Heinz Liepmann, German author and journalist and contributor to the Jewish Daily Bulletin, arrived here yesterday aboard the S. S. American Trader for a two months’ lecture tour.

There is a better than even chance, in his opinion, Liepmann said yesterday, that the Saar will vote in favor of maintaining its status quo, under League of Nations jurisdiction, in the January plebiscite. He spoke as a member of the inquiry commission which has been gathering facts concerning the territory.

Liepmann’s first lecture will be given in New York City on November 15. His visit here is under the management of the Bralans Lecture Bureau.

He is now in the course of writing a new book, he said yesterday, designed specifically for Jewish children. It will tell the story of a Jewish child and the suffering which Nazism brought into his life.

Liepmann is perhaps best known for “Murder—Made in Germany,” a work which won the Harper Prize for 1929, and which was acclaimed as a strong argument against the Hitler government.

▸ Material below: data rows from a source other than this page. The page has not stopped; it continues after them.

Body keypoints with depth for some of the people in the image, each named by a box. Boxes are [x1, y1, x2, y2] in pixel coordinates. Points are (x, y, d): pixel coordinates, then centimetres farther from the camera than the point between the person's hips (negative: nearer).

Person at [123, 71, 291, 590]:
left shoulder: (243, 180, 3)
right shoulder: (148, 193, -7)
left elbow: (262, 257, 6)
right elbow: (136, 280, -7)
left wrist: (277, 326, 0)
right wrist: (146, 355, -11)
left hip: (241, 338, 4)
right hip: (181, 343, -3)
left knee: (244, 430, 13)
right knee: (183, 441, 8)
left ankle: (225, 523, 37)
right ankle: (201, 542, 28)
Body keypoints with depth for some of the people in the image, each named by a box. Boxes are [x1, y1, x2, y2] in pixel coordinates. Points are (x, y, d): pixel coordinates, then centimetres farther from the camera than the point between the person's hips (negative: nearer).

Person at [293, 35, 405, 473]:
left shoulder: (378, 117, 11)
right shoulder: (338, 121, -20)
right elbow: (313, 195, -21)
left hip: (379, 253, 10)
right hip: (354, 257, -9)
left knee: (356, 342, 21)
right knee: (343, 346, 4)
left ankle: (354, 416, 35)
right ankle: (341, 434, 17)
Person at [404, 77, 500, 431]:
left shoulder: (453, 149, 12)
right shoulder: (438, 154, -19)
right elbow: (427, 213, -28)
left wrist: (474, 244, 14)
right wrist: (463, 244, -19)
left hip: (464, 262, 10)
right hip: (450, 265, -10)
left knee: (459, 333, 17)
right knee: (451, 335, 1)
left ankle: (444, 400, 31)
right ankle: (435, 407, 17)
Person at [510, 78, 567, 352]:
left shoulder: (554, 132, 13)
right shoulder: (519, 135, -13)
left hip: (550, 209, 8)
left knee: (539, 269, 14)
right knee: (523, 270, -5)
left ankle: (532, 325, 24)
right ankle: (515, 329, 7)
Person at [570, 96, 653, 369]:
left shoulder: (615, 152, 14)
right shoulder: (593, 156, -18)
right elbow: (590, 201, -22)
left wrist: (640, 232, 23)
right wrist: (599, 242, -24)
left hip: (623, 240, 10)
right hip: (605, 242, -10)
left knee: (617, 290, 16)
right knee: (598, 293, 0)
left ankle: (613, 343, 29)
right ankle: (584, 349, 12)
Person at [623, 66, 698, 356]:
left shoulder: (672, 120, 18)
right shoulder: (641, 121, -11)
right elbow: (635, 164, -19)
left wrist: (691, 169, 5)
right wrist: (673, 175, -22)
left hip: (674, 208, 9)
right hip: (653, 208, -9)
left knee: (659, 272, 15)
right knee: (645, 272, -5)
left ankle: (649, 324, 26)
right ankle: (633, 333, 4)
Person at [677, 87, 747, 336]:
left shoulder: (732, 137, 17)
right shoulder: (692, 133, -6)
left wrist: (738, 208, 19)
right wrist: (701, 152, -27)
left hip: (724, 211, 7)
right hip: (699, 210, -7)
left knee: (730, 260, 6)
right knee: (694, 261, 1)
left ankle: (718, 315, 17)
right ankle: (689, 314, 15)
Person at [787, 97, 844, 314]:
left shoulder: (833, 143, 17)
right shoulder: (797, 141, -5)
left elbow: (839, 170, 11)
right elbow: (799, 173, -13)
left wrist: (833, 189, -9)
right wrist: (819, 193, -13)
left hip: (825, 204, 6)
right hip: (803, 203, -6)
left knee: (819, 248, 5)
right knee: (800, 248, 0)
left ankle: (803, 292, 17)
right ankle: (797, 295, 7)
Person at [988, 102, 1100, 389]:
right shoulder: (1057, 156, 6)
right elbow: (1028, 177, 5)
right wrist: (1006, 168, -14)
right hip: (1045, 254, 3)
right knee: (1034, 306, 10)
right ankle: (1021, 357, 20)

His mission here, he said, will include efforts in behalf of a movement against Nazism, with which he has been prominently identified.

He himself is a victim of the Hitler regime, which he fought vigorously while he was in Germany. Born in Hamburg, he is the member of a family which had been in the Reich for ten generations. His father was killed while fighting for the Fatherland during the World War. His mother had died of starvation during the same period.

Liepman, who had been trained as a manual worker, came to New York after the war and spent some time here. Subsequently he returned to Germany to enter a writing career. His interest in economic problems led him into politics, in which he achieved some degree of prominence.

Following Hitler’s ascent to power the author organized scattered opposition to Nazism, a fact which eventually caused him to be sent to a concentration camp. There, he says, he was so ill-treated that his health was irreparably damaged.

Escaping from the camp, he fled to Holland, and later to Paris, where he found sanctuary and where he recently has done most of his writing.

During his present stay in America, he will lecture in various cities in the United States and Canada.